#### Saved data entries:
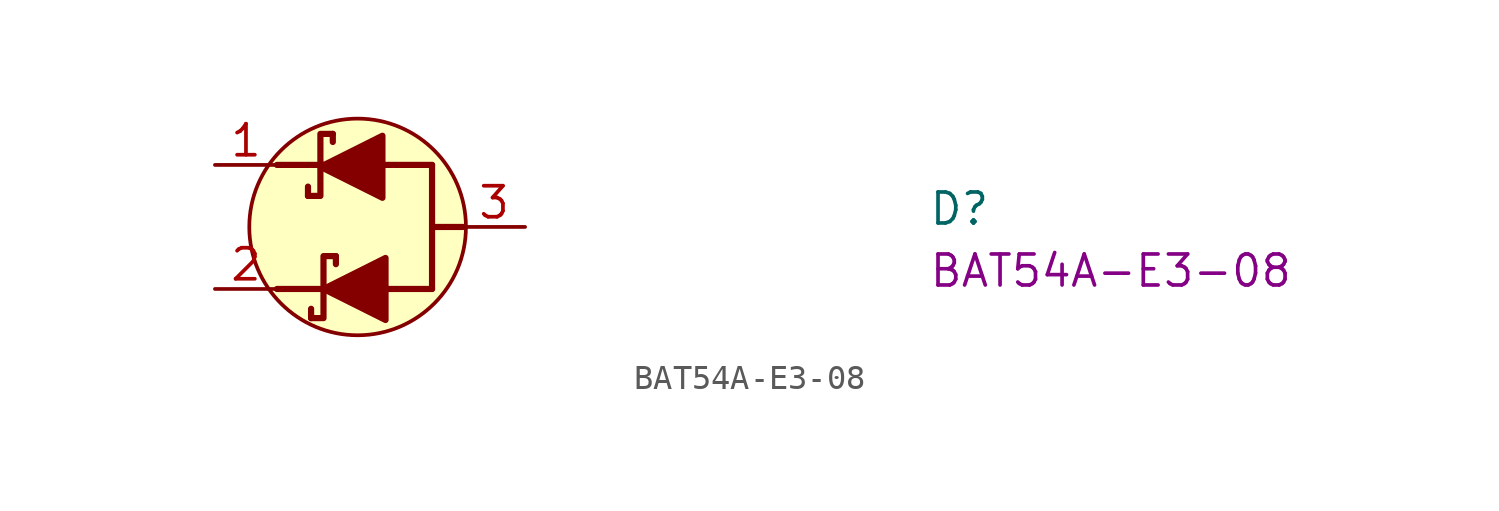
<source format=kicad_sym>
(kicad_symbol_lib
  (version 20220914)
  (generator kicad_symbol_editor)
  (symbol "BAT54A-E3-08"
    (pin_names hide)
    (property "Reference" "D"
      (at 29.21 -2.54 0)
      (effects (font (size 1.27 1.27) (thickness 0.15)) (justify left bottom)))
    (property "MPN" "BAT54A-E3-08"
      (at 29.21 -5.08 0)
      (effects (font (size 1.27 1.27) (thickness 0.15)) (justify left bottom)))
    (symbol "BAT54A-E3-08_0_1"
      (circle (center 5.842 -2.54) (radius 4.436) (stroke (width 0) (type default)) (fill (type background))))
    (symbol "BAT54A-E3-08_1_1"
      (polyline (pts (xy 2.54 0) (xy 8.89 0)) (stroke (width 0.254) (type default)) (fill (type none)))
      (polyline (pts (xy 3.81 -1.27) (xy 3.81 -0.889)) (stroke (width 0.254) (type default)) (fill (type none)))
      (polyline (pts (xy 3.937 -6.274) (xy 3.937 -5.893)) (stroke (width 0.254) (type default)) (fill (type none)))
      (polyline (pts (xy 4.826 0.94) (xy 4.826 1.27)) (stroke (width 0.254) (type default)) (fill (type none)))
      (polyline (pts (xy 4.953 -4.064) (xy 4.953 -3.734)) (stroke (width 0.254) (type default)) (fill (type none)))
      (polyline (pts (xy 8.89 -5.08) (xy 2.54 -5.08)) (stroke (width 0.254) (type default)) (fill (type none)))
      (polyline (pts (xy 8.89 -2.54) (xy 10.16 -2.54)) (stroke (width 0.254) (type default)) (fill (type none)))
      (polyline (pts (xy 8.89 0) (xy 8.89 -5.08)) (stroke (width 0.254) (type default)) (fill (type none)))
      (polyline (pts (xy 3.81 -1.27) (xy 4.318 -1.27) (xy 4.318 1.27) (xy 4.826 1.27)) (stroke (width 0.254) (type default)) (fill (type none)))
      (polyline (pts (xy 3.937 -6.274) (xy 4.445 -6.274) (xy 4.445 -3.734) (xy 4.953 -3.734)) (stroke (width 0.254) (type default)) (fill (type none)))
      (polyline (pts (xy 6.858 -1.346) (xy 6.858 1.194) (xy 4.318 -0.076) (xy 6.858 -1.346)) (stroke (width 0.254) (type default)) (fill (type outline)))
      (polyline (pts (xy 6.985 -6.35) (xy 6.985 -3.81) (xy 4.445 -5.08) (xy 6.985 -6.35)) (stroke (width 0.254) (type default)) (fill (type outline)))
      (pin passive line (at 0 0 0) (length 2.54) (name "1" (effects (font (size 1.27 1.27)))) (number "1" (effects (font (size 1.27 1.27)))))
      (pin passive line (at 0 -5.08 0) (length 2.54) (name "2" (effects (font (size 1.27 1.27)))) (number "2" (effects (font (size 1.27 1.27)))))
      (pin passive line (at 12.7 -2.54 180) (length 2.54) (name "3" (effects (font (size 1.27 1.27)))) (number "3" (effects (font (size 1.27 1.27))))))))
</source>
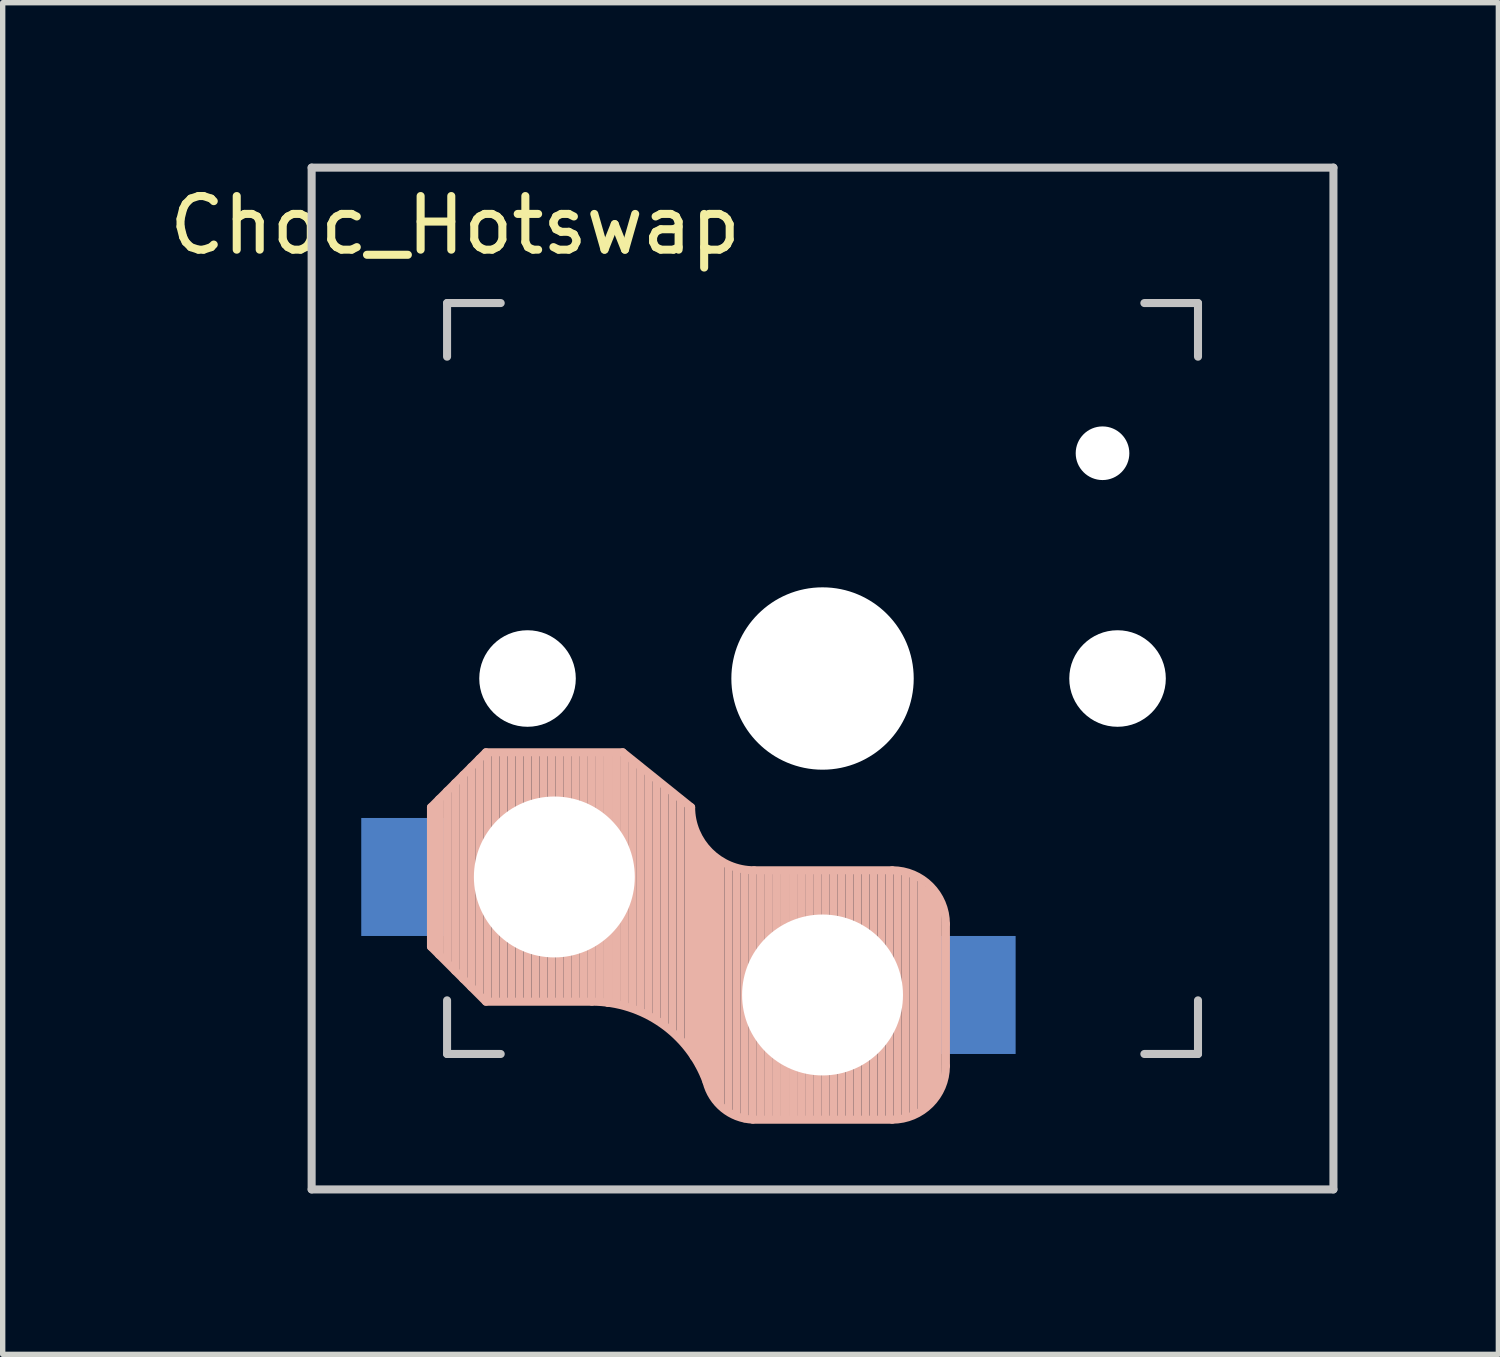
<source format=kicad_pcb>
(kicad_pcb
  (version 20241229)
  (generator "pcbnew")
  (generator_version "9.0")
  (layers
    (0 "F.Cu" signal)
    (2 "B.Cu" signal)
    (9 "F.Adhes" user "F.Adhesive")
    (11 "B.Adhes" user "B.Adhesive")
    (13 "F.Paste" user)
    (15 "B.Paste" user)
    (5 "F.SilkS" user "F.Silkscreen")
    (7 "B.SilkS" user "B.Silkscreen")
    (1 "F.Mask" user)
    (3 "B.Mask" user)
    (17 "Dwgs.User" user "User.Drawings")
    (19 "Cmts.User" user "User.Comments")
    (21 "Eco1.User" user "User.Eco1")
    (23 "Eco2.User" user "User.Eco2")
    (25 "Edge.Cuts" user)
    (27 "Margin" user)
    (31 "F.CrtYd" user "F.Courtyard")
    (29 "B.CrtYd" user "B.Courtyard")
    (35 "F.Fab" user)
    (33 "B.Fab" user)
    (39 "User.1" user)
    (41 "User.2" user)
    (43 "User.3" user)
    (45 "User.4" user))
  (footprint "Choc_Hotswap"
    (layer "F.Cu")
    (at 12.285 9.6)
    (property "Reference" "Choc_Hotswap" (at -6.85 -8.45 0) (layer "F.SilkS") (effects (font (size 1 1) (thickness 0.15))))
    (attr through_hole)
    (fp_line (start -7.3 2.4) (end -7.3 5) (stroke (width 0.15) (type solid)) (layer "B.SilkS"))
    (fp_line (start -7.3 2.4) (end -6.275 1.375) (stroke (width 0.15) (type solid)) (layer "B.SilkS"))
    (fp_line (start -7.3 5) (end -6.275 6.025) (stroke (width 0.15) (type solid)) (layer "B.SilkS"))
    (fp_line (start -7.15 5.15) (end -7.15 2.25) (stroke (width 0.15) (type solid)) (layer "B.SilkS"))
    (fp_line (start -7 5.25) (end -7 2.1) (stroke (width 0.15) (type solid)) (layer "B.SilkS"))
    (fp_line (start -6.85 5.45) (end -6.85 1.95) (stroke (width 0.15) (type solid)) (layer "B.SilkS"))
    (fp_line (start -6.7 5.6) (end -6.7 1.8) (stroke (width 0.15) (type solid)) (layer "B.SilkS"))
    (fp_line (start -6.55 5.75) (end -6.55 1.65) (stroke (width 0.15) (type solid)) (layer "B.SilkS"))
    (fp_line (start -6.4 5.85) (end -6.4 1.5) (stroke (width 0.15) (type solid)) (layer "B.SilkS"))
    (fp_line (start -6.25 6) (end -6.25 1.4) (stroke (width 0.15) (type solid)) (layer "B.SilkS"))
    (fp_line (start -6.1 6) (end -6.1 1.4) (stroke (width 0.15) (type solid)) (layer "B.SilkS"))
    (fp_line (start -5.95 6) (end -5.95 1.4) (stroke (width 0.15) (type solid)) (layer "B.SilkS"))
    (fp_line (start -5.8 6) (end -5.8 1.4) (stroke (width 0.15) (type solid)) (layer "B.SilkS"))
    (fp_line (start -5.65 6) (end -5.65 1.4) (stroke (width 0.15) (type solid)) (layer "B.SilkS"))
    (fp_line (start -5.5 6) (end -5.5 1.4) (stroke (width 0.15) (type solid)) (layer "B.SilkS"))
    (fp_line (start -5.35 6) (end -5.35 1.4) (stroke (width 0.15) (type solid)) (layer "B.SilkS"))
    (fp_line (start -5.2 6) (end -5.2 1.4) (stroke (width 0.15) (type solid)) (layer "B.SilkS"))
    (fp_line (start -5.05 6) (end -5.05 1.4) (stroke (width 0.15) (type solid)) (layer "B.SilkS"))
    (fp_line (start -4.9 6) (end -4.9 1.4) (stroke (width 0.15) (type solid)) (layer "B.SilkS"))
    (fp_line (start -4.75 6) (end -4.75 1.4) (stroke (width 0.15) (type solid)) (layer "B.SilkS"))
    (fp_line (start -4.6 6) (end -4.6 1.4) (stroke (width 0.15) (type solid)) (layer "B.SilkS"))
    (fp_line (start -4.45 6) (end -4.45 1.4) (stroke (width 0.15) (type solid)) (layer "B.SilkS"))
    (fp_line (start -4.3 6) (end -4.3 1.4) (stroke (width 0.15) (type solid)) (layer "B.SilkS"))
    (fp_line (start -4.3 6.025) (end -6.275 6.025) (stroke (width 0.15) (type solid)) (layer "B.SilkS"))
    (fp_line (start -4.15 6) (end -4.15 1.45) (stroke (width 0.15) (type solid)) (layer "B.SilkS"))
    (fp_line (start -4 6.05) (end -4 1.4) (stroke (width 0.15) (type solid)) (layer "B.SilkS"))
    (fp_line (start -3.85 6.05) (end -3.85 1.4) (stroke (width 0.15) (type solid)) (layer "B.SilkS"))
    (fp_line (start -3.725 1.375) (end -6.275 1.375) (stroke (width 0.15) (type solid)) (layer "B.SilkS"))
    (fp_line (start -3.725 1.375) (end -2.45 2.4) (stroke (width 0.15) (type solid)) (layer "B.SilkS"))
    (fp_line (start -3.7 6.05) (end -3.7 1.45) (stroke (width 0.15) (type solid)) (layer "B.SilkS"))
    (fp_line (start -3.55 6.1) (end -3.55 1.55) (stroke (width 0.15) (type solid)) (layer "B.SilkS"))
    (fp_line (start -3.4 6.2) (end -3.4 1.65) (stroke (width 0.15) (type solid)) (layer "B.SilkS"))
    (fp_line (start -3.25 6.25) (end -3.25 1.8) (stroke (width 0.15) (type solid)) (layer "B.SilkS"))
    (fp_line (start -3.1 6.35) (end -3.1 1.9) (stroke (width 0.15) (type solid)) (layer "B.SilkS"))
    (fp_line (start -2.95 6.45) (end -2.95 2.05) (stroke (width 0.15) (type solid)) (layer "B.SilkS"))
    (fp_line (start -2.8 6.55) (end -2.8 2.15) (stroke (width 0.15) (type solid)) (layer "B.SilkS"))
    (fp_line (start -2.65 6.7) (end -2.65 2.25) (stroke (width 0.15) (type solid)) (layer "B.SilkS"))
    (fp_line (start -2.5 6.85) (end -2.5 2.4) (stroke (width 0.15) (type solid)) (layer "B.SilkS"))
    (fp_line (start -2.4 7.05) (end -2.4 2.9) (stroke (width 0.15) (type solid)) (layer "B.SilkS"))
    (fp_line (start -2.3 7.2) (end -2.3 3.05) (stroke (width 0.15) (type solid)) (layer "B.SilkS"))
    (fp_line (start -2.2 7.4) (end -2.2 3.25) (stroke (width 0.15) (type solid)) (layer "B.SilkS"))
    (fp_line (start -2.1 7.55) (end -2.1 3.35) (stroke (width 0.15) (type solid)) (layer "B.SilkS"))
    (fp_line (start -2 7.8) (end -2 3.4) (stroke (width 0.15) (type solid)) (layer "B.SilkS"))
    (fp_line (start -1.9 7.95) (end -1.9 3.45) (stroke (width 0.15) (type solid)) (layer "B.SilkS"))
    (fp_line (start -1.75 8.05) (end -1.75 3.5) (stroke (width 0.15) (type solid)) (layer "B.SilkS"))
    (fp_line (start -1.6 8.15) (end -1.6 3.6) (stroke (width 0.15) (type solid)) (layer "B.SilkS"))
    (fp_line (start -1.45 8.2) (end -1.45 3.6) (stroke (width 0.15) (type solid)) (layer "B.SilkS"))
    (fp_line (start -1.3 8.2) (end -1.3 3.6) (stroke (width 0.15) (type solid)) (layer "B.SilkS"))
    (fp_line (start -1.15 8.2) (end -1.15 3.65) (stroke (width 0.15) (type solid)) (layer "B.SilkS"))
    (fp_line (start -1 8.2) (end -1 3.6) (stroke (width 0.15) (type solid)) (layer "B.SilkS"))
    (fp_line (start -0.85 8.2) (end -0.85 3.6) (stroke (width 0.15) (type solid)) (layer "B.SilkS"))
    (fp_line (start -0.7 8.2) (end -0.7 3.6) (stroke (width 0.15) (type solid)) (layer "B.SilkS"))
    (fp_line (start -0.55 8.2) (end -0.55 3.6) (stroke (width 0.15) (type solid)) (layer "B.SilkS"))
    (fp_line (start -0.4 8.2) (end -0.4 3.6) (stroke (width 0.15) (type solid)) (layer "B.SilkS"))
    (fp_line (start -0.25 8.2) (end -0.25 3.6) (stroke (width 0.15) (type solid)) (layer "B.SilkS"))
    (fp_line (start -0.1 8.2) (end -0.1 3.6) (stroke (width 0.15) (type solid)) (layer "B.SilkS"))
    (fp_line (start 0.05 8.2) (end 0.05 3.6) (stroke (width 0.15) (type solid)) (layer "B.SilkS"))
    (fp_line (start 0.2 8.2) (end 0.2 3.6) (stroke (width 0.15) (type solid)) (layer "B.SilkS"))
    (fp_line (start 0.35 8.2) (end 0.35 3.6) (stroke (width 0.15) (type solid)) (layer "B.SilkS"))
    (fp_line (start 0.5 8.2) (end 0.5 3.6) (stroke (width 0.15) (type solid)) (layer "B.SilkS"))
    (fp_line (start 0.65 8.2) (end 0.65 3.6) (stroke (width 0.15) (type solid)) (layer "B.SilkS"))
    (fp_line (start 0.8 8.2) (end 0.8 3.6) (stroke (width 0.15) (type solid)) (layer "B.SilkS"))
    (fp_line (start 0.95 8.2) (end 0.95 3.6) (stroke (width 0.15) (type solid)) (layer "B.SilkS"))
    (fp_line (start 1.1 8.2) (end 1.1 3.6) (stroke (width 0.15) (type solid)) (layer "B.SilkS"))
    (fp_line (start 1.25 8.2) (end 1.25 3.6) (stroke (width 0.15) (type solid)) (layer "B.SilkS"))
    (fp_line (start 1.3 3.575) (end -1.275 3.575) (stroke (width 0.15) (type solid)) (layer "B.SilkS"))
    (fp_line (start 1.3 8.225) (end -1.3 8.225) (stroke (width 0.15) (type solid)) (layer "B.SilkS"))
    (fp_line (start 1.4 8.2) (end 1.4 3.65) (stroke (width 0.15) (type solid)) (layer "B.SilkS"))
    (fp_line (start 1.55 8.15) (end 1.55 3.65) (stroke (width 0.15) (type solid)) (layer "B.SilkS"))
    (fp_line (start 1.7 8.1) (end 1.7 3.7) (stroke (width 0.15) (type solid)) (layer "B.SilkS"))
    (fp_line (start 1.85 8) (end 1.85 3.8) (stroke (width 0.15) (type solid)) (layer "B.SilkS"))
    (fp_line (start 1.95 7.9) (end 1.95 3.95) (stroke (width 0.15) (type solid)) (layer "B.SilkS"))
    (fp_line (start 2.05 7.8) (end 2.05 4.05) (stroke (width 0.15) (type solid)) (layer "B.SilkS"))
    (fp_line (start 2.15 7.65) (end 2.15 4.1) (stroke (width 0.15) (type solid)) (layer "B.SilkS"))
    (fp_line (start 2.3 4.575) (end 2.3 7.225) (stroke (width 0.15) (type solid)) (layer "B.SilkS"))
    (fp_arc (start -4.3 6.025) (mid -2.995114 6.436429) (end -2.162199 7.521904) (stroke (width 0.15) (type solid)) (layer "B.SilkS"))
    (fp_arc (start -1.300995 8.223791) (mid -1.848284 8.016021) (end -2.162199 7.521904) (stroke (width 0.15) (type solid)) (layer "B.SilkS"))
    (fp_arc (start -1.275 3.575) (mid -2.10585 3.23085) (end -2.45 2.4) (stroke (width 0.15) (type solid)) (layer "B.SilkS"))
    (fp_arc (start 1.3 3.575) (mid 2.007107 3.867893) (end 2.3 4.575) (stroke (width 0.15) (type solid)) (layer "B.SilkS"))
    (fp_arc (start 2.3 7.225) (mid 2.007107 7.932107) (end 1.3 8.225) (stroke (width 0.15) (type solid)) (layer "B.SilkS"))
    (fp_line (start -9.525 -9.525) (end 9.525 -9.525) (stroke (width 0.15) (type solid)) (layer "Dwgs.User"))
    (fp_line (start -9.525 9.525) (end -9.525 -9.525) (stroke (width 0.15) (type solid)) (layer "Dwgs.User"))
    (fp_line (start -7 -7) (end -6 -7) (stroke (width 0.15) (type solid)) (layer "Dwgs.User"))
    (fp_line (start -7 -6) (end -7 -7) (stroke (width 0.15) (type solid)) (layer "Dwgs.User"))
    (fp_line (start -7 7) (end -7 6) (stroke (width 0.15) (type solid)) (layer "Dwgs.User"))
    (fp_line (start -6 7) (end -7 7) (stroke (width 0.15) (type solid)) (layer "Dwgs.User"))
    (fp_line (start 6 7) (end 7 7) (stroke (width 0.15) (type solid)) (layer "Dwgs.User"))
    (fp_line (start 7 -7) (end 6 -7) (stroke (width 0.15) (type solid)) (layer "Dwgs.User"))
    (fp_line (start 7 -6) (end 7 -7) (stroke (width 0.15) (type solid)) (layer "Dwgs.User"))
    (fp_line (start 7 7) (end 7 6) (stroke (width 0.15) (type solid)) (layer "Dwgs.User"))
    (fp_line (start 9.525 -9.525) (end 9.525 9.525) (stroke (width 0.15) (type solid)) (layer "Dwgs.User"))
    (fp_line (start 9.525 9.525) (end -9.525 9.525) (stroke (width 0.15) (type solid)) (layer "Dwgs.User"))
    (pad "" np_thru_hole circle (at -5.5 0 90) (size 1.8 1.8) (drill 1.8) (layers "*.Cu" "*.Mask"))
    (pad "" np_thru_hole circle (at -5 3.7 90) (size 3 3) (drill 3) (layers "*.Cu" "*.Mask"))
    (pad "" np_thru_hole circle (at 0 0 90) (size 3.4 3.4) (drill 3.4) (layers "*.Cu" "*.Mask"))
    (pad "" np_thru_hole circle (at 0 5.9 90) (size 3 3) (drill 3) (layers "*.Cu" "*.Mask"))
    (pad "" np_thru_hole circle (at 5.22 -4.2 180) (size 1 1) (drill 1) (layers "*.Cu" "*.Mask"))
    (pad "" np_thru_hole circle (at 5.5 0 90) (size 1.8 1.8) (drill 1.8) (layers "*.Cu" "*.Mask"))
    (pad "1" smd rect (at -7.8 3.7 180) (size 1.6 2.2) (layers "B.Cu" "B.Mask" "B.Paste"))
    (pad "2" smd rect (at 2.8 5.9 180) (size 1.6 2.2) (layers "B.Cu" "B.Mask" "B.Paste")))
  (gr_rect
    (start -3 -3)
    (end 24.885 22.2)
    (stroke (width 0.1) (type default))
    (fill no)
    (layer "Edge.Cuts")))
</source>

#### Task prompt:
Wherever a line in the data above holds "Reference", copy that line.

#### Exercise result:
    (property "Reference" "D"
    (property "Reference" "Choc_Hotswap" (at -6.85 -8.45 0) (layer "F.SilkS") (effects (font (size 1 1) (thickness 0.15))))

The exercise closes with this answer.